Review: GOOD GRACES s/t EP by Matt @mattcoveydrums
If Good Graces self-titled EP doesn’t bring on fever dreams of cornerstone No Idea Records’ bands like Hot Water Music and Small Brown Bike, along with 90s Emo like Sunny Day Real Estate and Jawbreaker, you’re just doing it wrong. Even their irony-laden song titles scream reformed 90s Ska or Hardcore kid.
Good Graces are no anomaly though. Bands like Title Fight, Make Do and Mend, Touché Amore, La Dispute, and The World Is A Beautiful Place… are deserved leaders of a scene that, in many ways, seems to be reenacting the Post-hardcore and/or Emo shift of the 90s.

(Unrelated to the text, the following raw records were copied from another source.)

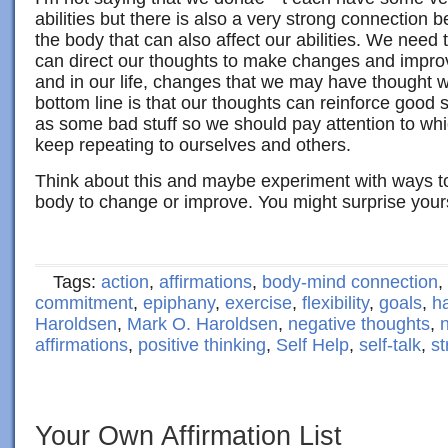
abilities but there is also a very strong connection 
the body that can also affect our abilities. We nee
can direct our thoughts to make changes and impro
and in our life, changes that we may have thought w
bottom line is that our thoughts can reinforce good st
as some bad stuff so we should pay attention to whi
keep repeating to ourselves and others.
Think about this and maybe experiment with ways to
body to change or improve. You might surprise yours
Tags:
action
,
affirmations
,
body-mind connection
,
commitment
,
epiphany
,
exercise
,
flexibility
,
goals
,
h
Haroldsen
,
Mark O. Haroldsen
,
negative thoughts
,
n
affirmations
,
positive thinking
,
Self Help
,
self-talk
,
st
Your Own Affirmation List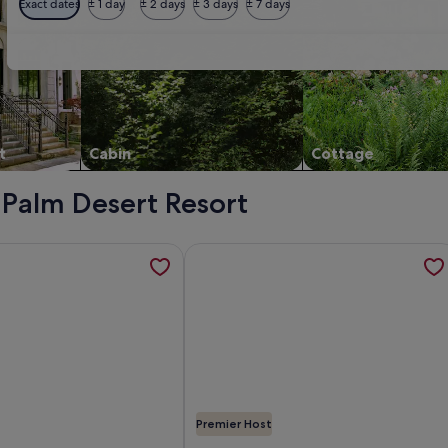
Exact dates
± 1 day
± 2 days
± 3 days
± 7 days
t
Cabin
Cottage
- Palm Desert Resort
: Outdoor Dining w/ Views, opens in a new tab
tion about "The place is amazing! Even better than the phot
More information about Golf Course
Premier Host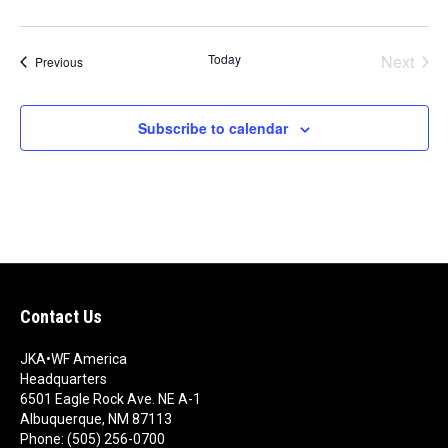
t
e
.
Today
Next
Events
Previous
Events
Subscribe to calendar
Contact Us
JKA•WF America
Headquarters
6501 Eagle Rock Ave. NE A-1
Albuquerque, NM 87113
Phone: (505) 256-0700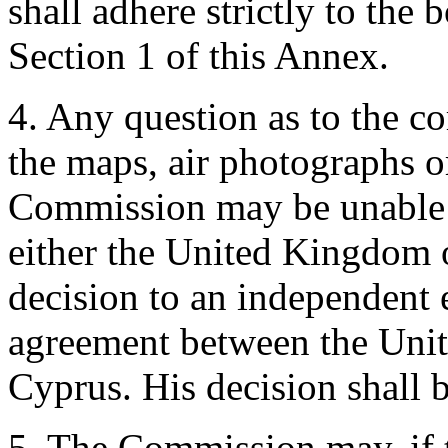
shall adhere strictly to the
Section 1 of this Annex.
4. Any question as to the cor
the maps, air photographs o
Commission may be unable t
either the United Kingdom 
decision to an independent 
agreement between the Uni
Cyprus. His decision shall b
5. The Commission may, if 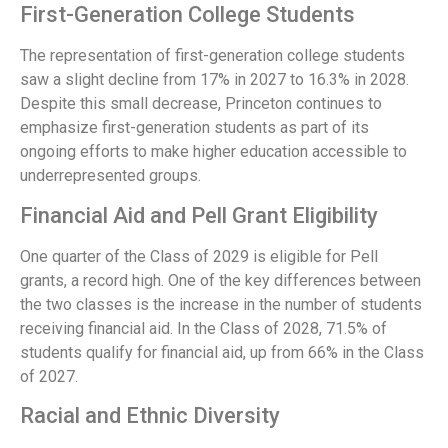
First-Generation College Students
The representation of first-generation college students
saw a slight decline from 17% in 2027 to 16.3% in 2028.
Despite this small decrease, Princeton continues to
emphasize first-generation students as part of its
ongoing efforts to make higher education accessible to
underrepresented groups.
Financial Aid and Pell Grant Eligibility
One quarter of the Class of 2029 is eligible for Pell
grants, a record high. One of the key differences between
the two classes is the increase in the number of students
receiving financial aid. In the Class of 2028, 71.5% of
students qualify for financial aid, up from 66% in the Class
of 2027.
Racial and Ethnic Diversity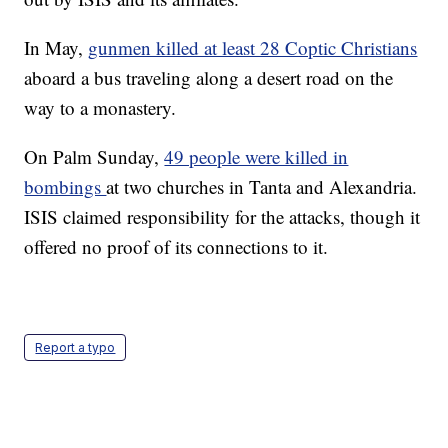
In May,
gunmen killed at least 28 Coptic Christians
aboard a bus traveling along a desert road on the
way to a monastery.
On Palm Sunday,
49 people were killed in
bombings
at two churches in Tanta and Alexandria.
ISIS claimed responsibility for the attacks, though it
offered no proof of its connections to it.
Report a typo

As a guy who was around for the last time these things were “things”, it’s both humorous and fascinating to see.
Musically, Good Graces are reminscent of a simplistic Title Fight/early Fairweather hybrid. So, you’re really gonna need big anthemic vocals to drive it home. With a voice that honestly made me wonder if Wisdom In Chains’ Mad Joe Black wasn’t doing his best Chuck Ragan impression, Good Graces’ singer, Aaron Ditro, would seem to have those qualifications in spades. But there is a dynamic flatness to those elements, both separately and in conjunction. The vocals run right along with music, rarely playing off each other or taking chances. There is big potential here, but more audible zeal and more sonic personality are sorely needed.

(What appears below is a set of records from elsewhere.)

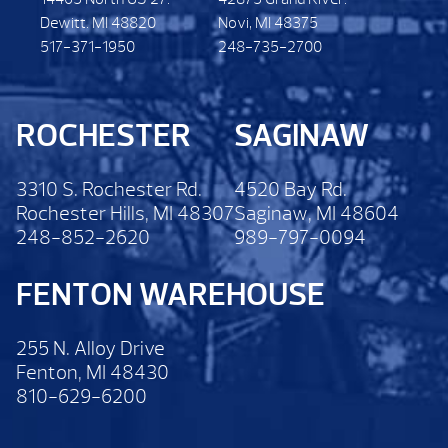
Dewitt. MI 48820
Novi, MI 48375
517-371-1950
248-735-2700
ROCHESTER
SAGINAW
3310 S. Rochester Rd.
4520 Bay Rd.
Rochester Hills, MI 48307
Saginaw, MI 48604
248-852-2620
989-797-0094
FENTON WAREHOUSE
255 N. Alloy Drive
Fenton, MI 48430
810-629-6200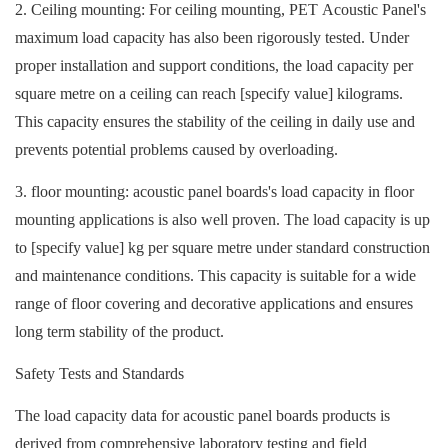
2. Ceiling mounting: For ceiling mounting,
PET Acoustic Panel
's
maximum load capacity has also been rigorously tested. Under
proper installation and support conditions, the load capacity per
square metre on a ceiling can reach [specify value] kilograms.
This capacity ensures the stability of the ceiling in daily use and
prevents potential problems caused by overloading.
3. floor mounting: acoustic panel boards's load capacity in floor
mounting applications is also well proven. The load capacity is up
to [specify value] kg per square metre under standard construction
and maintenance conditions. This capacity is suitable for a wide
range of floor covering and decorative applications and ensures
long term stability of the product.
Safety Tests and Standards
The load capacity data for acoustic panel boards products is
derived from comprehensive laboratory testing and field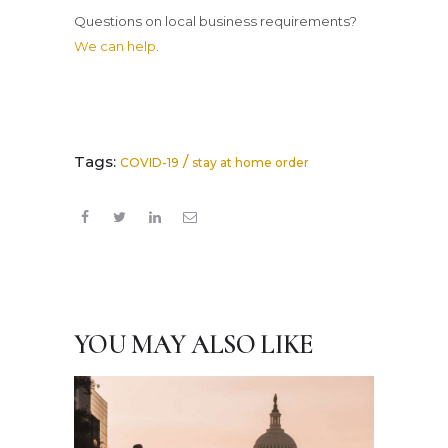
Questions on local business requirements?
We can help
.
Tags:
/
COVID-19
stay at home order
YOU MAY ALSO LIKE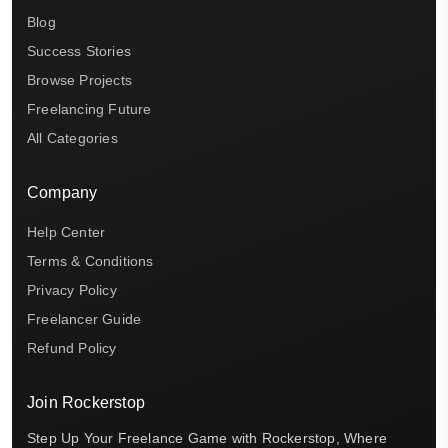
Blog
Success Stories
Browse Projects
Freelancing Future
All Categories
Company
Help Center
Terms & Conditions
Privacy Policy
Freelancer Guide
Refund Policy
Join Rockerstop
Step Up Your Freelance Game with Rockerstop, Where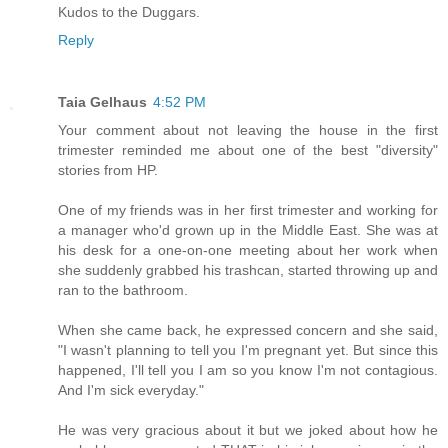
Kudos to the Duggars.
Reply
Taia Gelhaus
4:52 PM
Your comment about not leaving the house in the first
trimester reminded me about one of the best "diversity"
stories from HP.
One of my friends was in her first trimester and working for
a manager who'd grown up in the Middle East. She was at
his desk for a one-on-one meeting about her work when
she suddenly grabbed his trashcan, started throwing up and
ran to the bathroom.
When she came back, he expressed concern and she said,
"I wasn't planning to tell you I'm pregnant yet. But since this
happened, I'll tell you I am so you know I'm not contagious.
And I'm sick everyday."
He was very gracious about it but we joked about how he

Like many other bands on this basic path, Good Graces don’t approach the musical complexity and sophistication of their 90s counterparts. However, it’d be a mistake to let notion carry you off. Where bands like Mineral and Small Brown Bike are about craft first and character second (though not very far behind), Good Graces, as with many of their contemporary role models, seem to firmly put character first. There’s something inherently punk about that, no?